**Material shown**
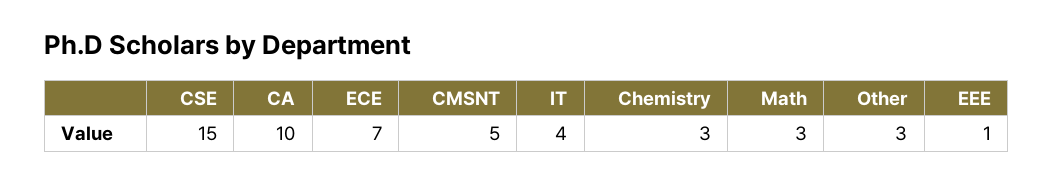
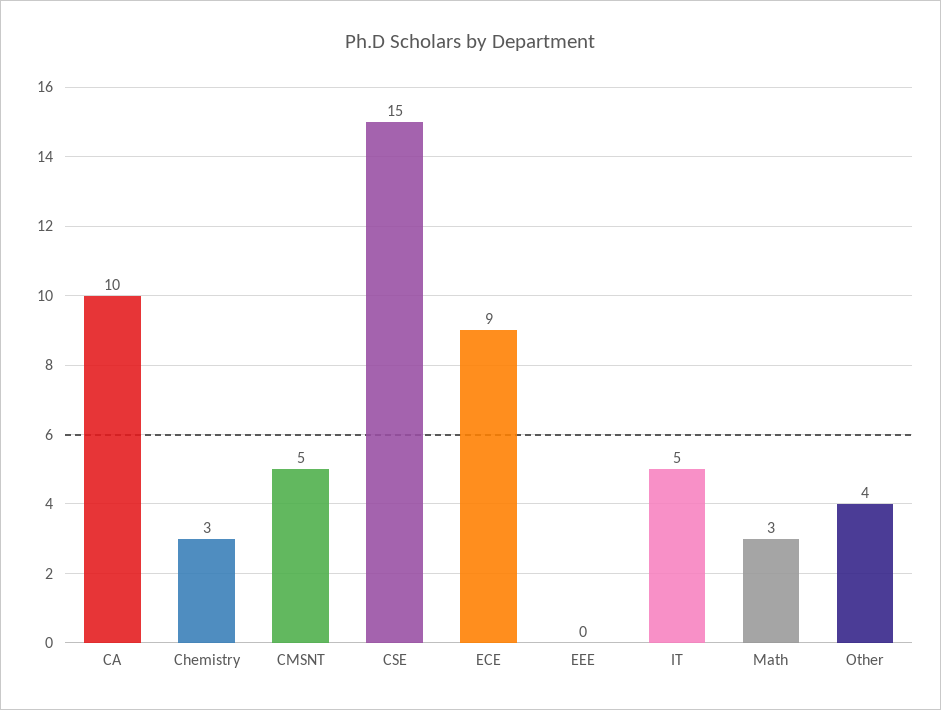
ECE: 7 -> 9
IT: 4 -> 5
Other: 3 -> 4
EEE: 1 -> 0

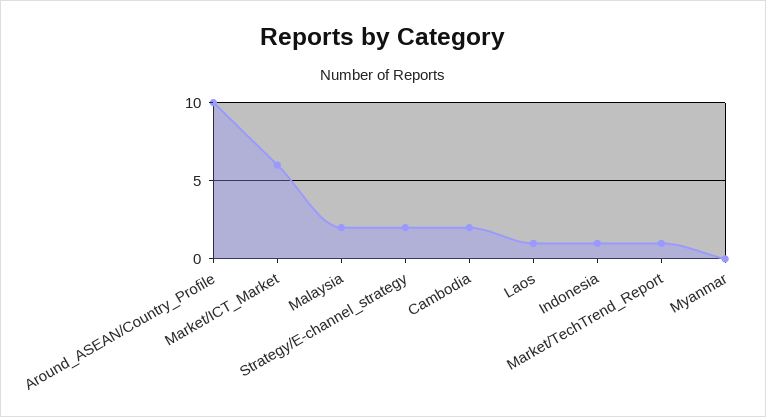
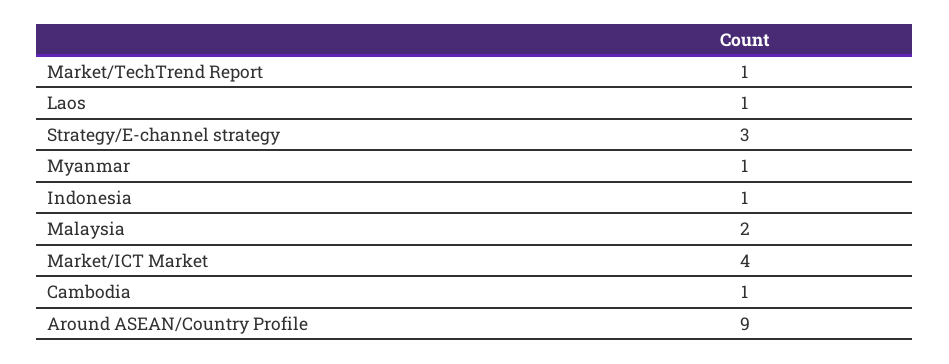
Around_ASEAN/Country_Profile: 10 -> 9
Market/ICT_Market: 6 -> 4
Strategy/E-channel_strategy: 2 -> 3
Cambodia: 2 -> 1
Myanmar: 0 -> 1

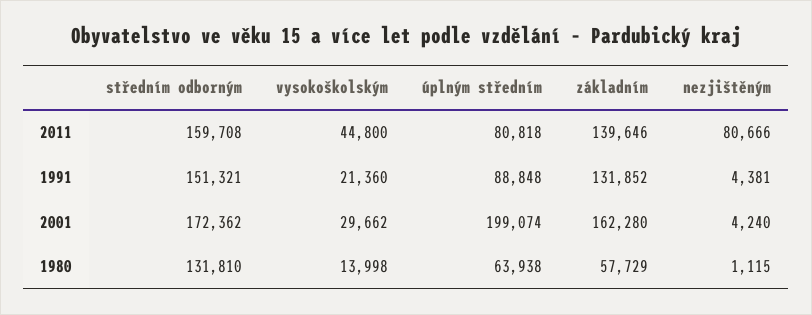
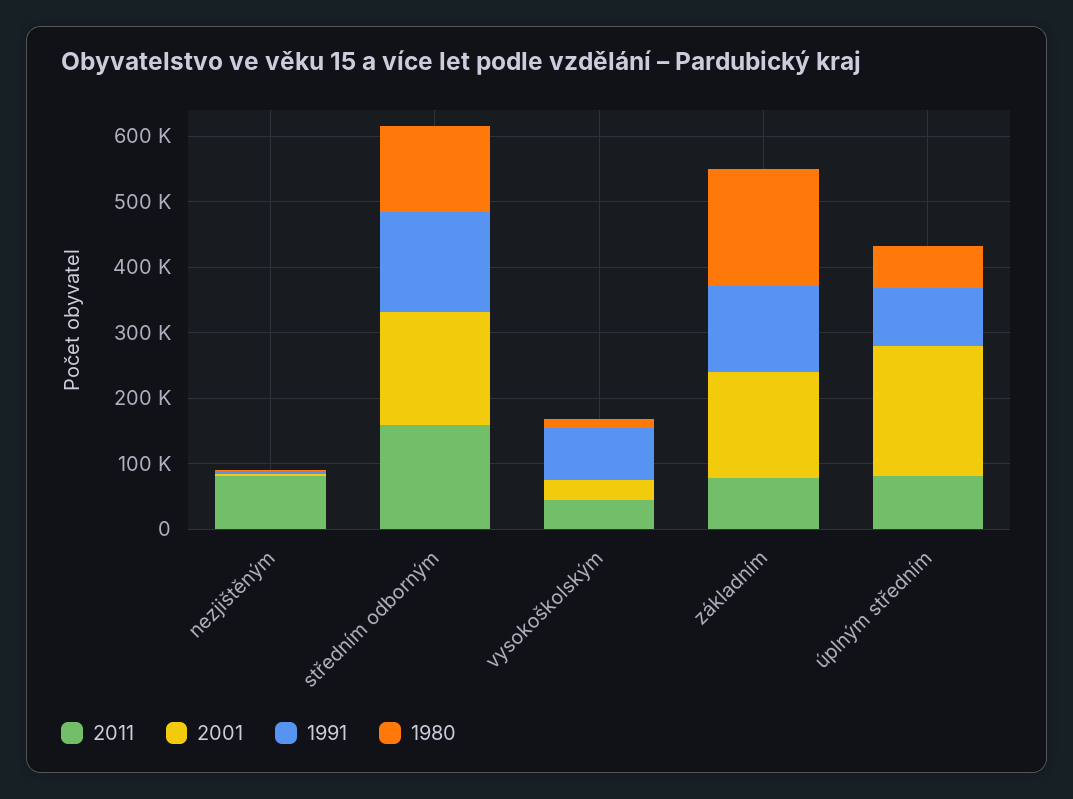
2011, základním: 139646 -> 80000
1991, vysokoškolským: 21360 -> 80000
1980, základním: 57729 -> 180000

**Directions for this task**
Write out exactly the lines that run from the one containing "Around_ASEAN/Country_Profile: 10 -> 9" to the last line of the entries above, both ends kept, pictures left out.

**Exercise answer**
Around_ASEAN/Country_Profile: 10 -> 9
Market/ICT_Market: 6 -> 4
Strategy/E-channel_strategy: 2 -> 3
Cambodia: 2 -> 1
Myanmar: 0 -> 1

2011, základním: 139646 -> 80000
1991, vysokoškolským: 21360 -> 80000
1980, základním: 57729 -> 180000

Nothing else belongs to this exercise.